DATASET EXCERPTS:
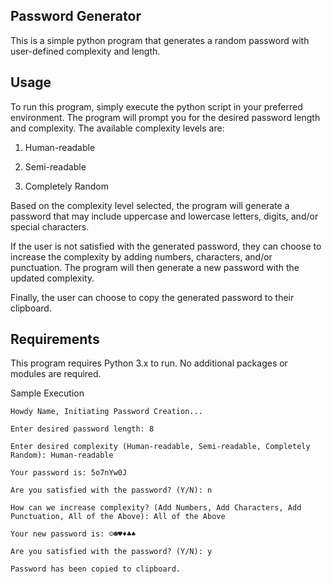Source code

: ## Password Generator

  

This is a simple python program that generates a random password with user-defined complexity and length.

## Usage

To run this program, simply execute the python script in your preferred environment. The program will prompt you for the desired password length and complexity. The available complexity levels are:

  

 1. Human-readable
    
  2. Semi-readable
    
   3.  Completely Random

  

Based on the complexity level selected, the program will generate a password that may include uppercase and lowercase letters, digits, and/or special characters.

If the user is not satisfied with the generated password, they can choose to increase the complexity by adding numbers, characters, and/or punctuation. The program will then generate a new password with the updated complexity.


Finally, the user can choose to copy the generated password to their clipboard.

## Requirements

  

This program requires Python 3.x to run. No additional packages or modules are required.

Sample Execution

  

    Howdy Name, Initiating Password Creation...
    
    Enter desired password length: 8
    
    Enter desired complexity (Human-readable, Semi-readable, Completely Random): Human-readable
    
    Your password is: 5o7nYw0J
    
    Are you satisfied with the password? (Y/N): n
    
    How can we increase complexity? (Add Numbers, Add Characters, Add Punctuation, All of the Above): All of the Above
    
    Your new password is: ☺☻♥♦♣♠
    
    Are you satisfied with the password? (Y/N): y
    
    Password has been copied to clipboard.






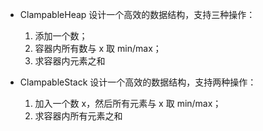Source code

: - ClampableHeap
  设计一个高效的数据结构，支持三种操作：

  1. 添加一个数；
  2. 容器内所有数与 x 取 min/max；
  3. 求容器内元素之和

- ClampableStack
  设计一个高效的数据结构，支持两种操作：
  1. 加入一个数 x，然后所有元素与 x 取 min/max；
  2. 求容器内所有元素之和
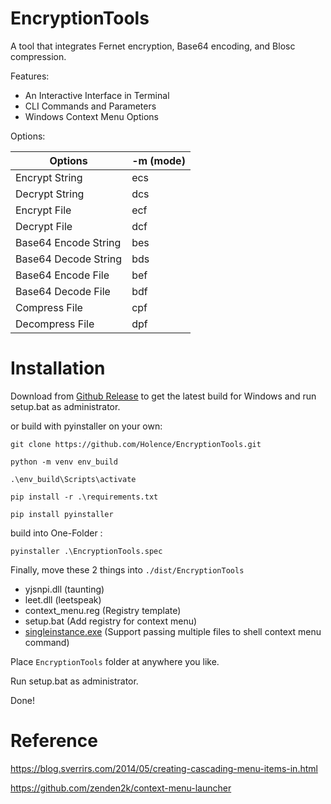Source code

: # EncryptionTools

A tool that integrates Fernet encryption, Base64 encoding, and Blosc compression.

Features:

- An Interactive Interface in Terminal
- CLI Commands and Parameters
- Windows Context Menu Options

Options:

| Options              | -m (mode) |
| -------------------- | --------- |
| Encrypt String       | ecs       |
| Decrypt String       | dcs       |
| Encrypt File         | ecf       |
| Decrypt File         | dcf       |
| Base64 Encode String | bes       |
| Base64 Decode String | bds       |
| Base64 Encode File   | bef       |
| Base64 Decode File   | bdf       |
| Compress File        | cpf       |
| Decompress File      | dpf       |

# Installation

Download from [Github Release](https://github.com/Holence/EncryptionTools/releases) to get the latest build for Windows and run setup.bat as administrator.

or build with pyinstaller on your own:

`git clone https://github.com/Holence/EncryptionTools.git`

`python -m venv env_build`

`.\env_build\Scripts\activate`

`pip install -r .\requirements.txt`

`pip install pyinstaller`

build into One-Folder :

`pyinstaller .\EncryptionTools.spec`

Finally, move these 2 things into `./dist/EncryptionTools`

- yjsnpi.dll (taunting)
- leet.dll (leetspeak)
- context_menu.reg (Registry template)
- setup.bat (Add registry for context menu)
- [singleinstance.exe](https://github.com/zenden2k/context-menu-launcher/releases) (Support passing multiple files to shell context menu command)

Place `EncryptionTools` folder at anywhere you like.

Run setup.bat as administrator.

Done!

# Reference

<https://blog.sverrirs.com/2014/05/creating-cascading-menu-items-in.html>

<https://github.com/zenden2k/context-menu-launcher>

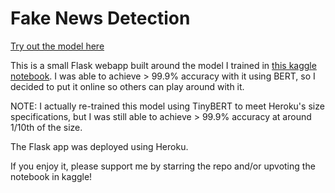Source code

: # Fake News Detection

[Try out the model here](https://fake-news-b8e02d374446.herokuapp.com/)

This is a small Flask webapp built around the model I trained in [this kaggle notebook](https://www.kaggle.com/code/liamgeron/99-9-accurate-news-classification-with-bert). I was able to achieve > 99.9% accuracy with it using BERT, so I decided to put it online so others can play around with it.

NOTE: I actually re-trained this model using TinyBERT to meet Heroku's size specifications, but I was still able to achieve > 99.9% accuracy at around 1/10th of the size.

The Flask app was deployed using Heroku.

If you enjoy it, please support me by starring the repo and/or upvoting the notebook in kaggle!
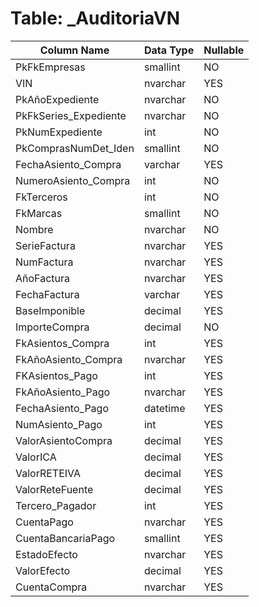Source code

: # Table: _AuditoriaVN

| Column Name | Data Type | Nullable |
|-------------|-----------|----------|
| PkFkEmpresas | smallint | NO |
| VIN | nvarchar | YES |
| PkAñoExpediente | nvarchar | NO |
| PkFkSeries_Expediente | nvarchar | NO |
| PkNumExpediente | int | NO |
| PkComprasNumDet_Iden | smallint | NO |
| FechaAsiento_Compra | varchar | YES |
| NumeroAsiento_Compra | int | NO |
| FkTerceros | int | NO |
| FkMarcas | smallint | NO |
| Nombre | nvarchar | NO |
| SerieFactura | nvarchar | YES |
| NumFactura | nvarchar | YES |
| AñoFactura | nvarchar | YES |
| FechaFactura | varchar | YES |
| BaseImponible | decimal | YES |
| ImporteCompra | decimal | NO |
| FkAsientos_Compra | int | YES |
| FkAñoAsiento_Compra | nvarchar | YES |
| FKAsientos_Pago | int | YES |
| FkAñoAsiento_Pago | nvarchar | YES |
| FechaAsiento_Pago | datetime | YES |
| NumAsiento_Pago | int | YES |
| ValorAsientoCompra | decimal | YES |
| ValorICA | decimal | YES |
| ValorRETEIVA | decimal | YES |
| ValorReteFuente | decimal | YES |
| Tercero_Pagador | int | YES |
| CuentaPago | nvarchar | YES |
| CuentaBancariaPago | smallint | YES |
| EstadoEfecto | nvarchar | YES |
| ValorEfecto | decimal | YES |
| CuentaCompra | nvarchar | YES |
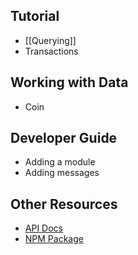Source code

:## Tutorial

- [[Querying]]
- Transactions

## Working with Data

- Coin

## Developer Guide

- Adding a module
- Adding messages

## Other Resources

- [API Docs](https://terra-project.github.io/terra.js/)
- [NPM Package](https://www.npmjs.com/package/@terra-money/terra.js)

WHAT THIS TASK INVOLVES:
Which of the lines above contain the string "releases"? Pick out each one and copy it in full.

RESPONSE BELOW:
Download from [Github Release](https://github.com/Holence/EncryptionTools/releases) to get the latest build for Windows and run setup.bat as administrator.
- [singleinstance.exe](https://github.com/zenden2k/context-menu-launcher/releases) (Support passing multiple files to shell context menu command)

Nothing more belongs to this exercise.